|Resolved||Mvolz||T93785 DOI lookup returns a scraped "missing cookie" page instead of desired content|
|Resolved||Mvolz||T93876 Restructure requestFromDOI|
What's going on here is that we're following all the redirects from the doi link (as a way of accessing the actual link) so we're directed to the correct link- so we get http://www.nejm.org/doi/full/10.1056/NEJM200106073442306 - which then doesn't like citoid's lack of cookie support, which then redirects us again to http://www.nejm.org/action/cookieAbsent where the page is correctly scraped- just wasn't what we wanted- so no 520.

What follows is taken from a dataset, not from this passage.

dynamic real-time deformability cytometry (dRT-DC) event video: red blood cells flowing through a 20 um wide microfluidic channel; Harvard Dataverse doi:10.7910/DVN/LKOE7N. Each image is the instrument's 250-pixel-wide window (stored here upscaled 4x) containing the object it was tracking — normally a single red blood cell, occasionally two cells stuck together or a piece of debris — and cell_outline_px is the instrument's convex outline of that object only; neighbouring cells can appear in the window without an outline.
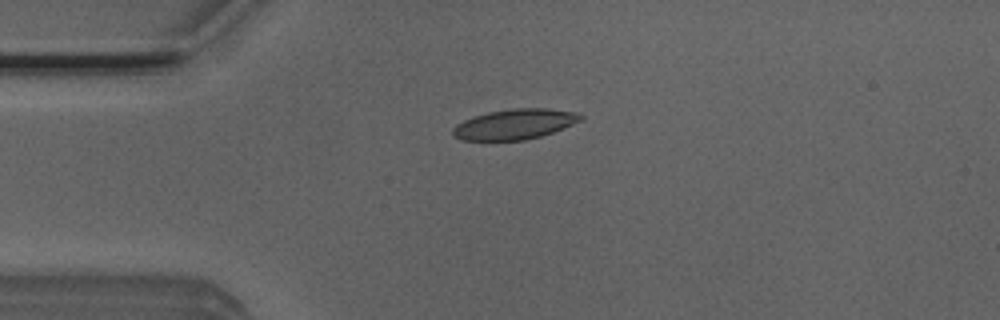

One possible solution: only follow ONE redirect for DOI links. This is somewhat risky as sometimes DOIs point to genuine redirects (I'm thinking of plos that does this quite commonly).
The other bad thing about this is that there was not HTTP error for the cookie absent redirect- there might have been such an error in the intermediate connection, needs more investigation. Whether to follow redirects or not is something that gets mixed results from site to site. One solution is to simply follow one redirect at a time and see what the response is like- follow until we get don't get http errors maybe?
Following only one redirect is too tricky to be put in practice, IMHO. There might be various reasons why a redirect happened, even for safe or verified sites.
How about following redirects and setting cookies? Is that undesirable for some reason?
Yeah, I think it's safe to follow one redirect for DOIs, try Zotero, and then follow all redirects after the fact. Or at least that's my current plan, see the task I merged this with (maybe I should unmerge and then put both as blocking for this one?).
Yes, we should add cookie support.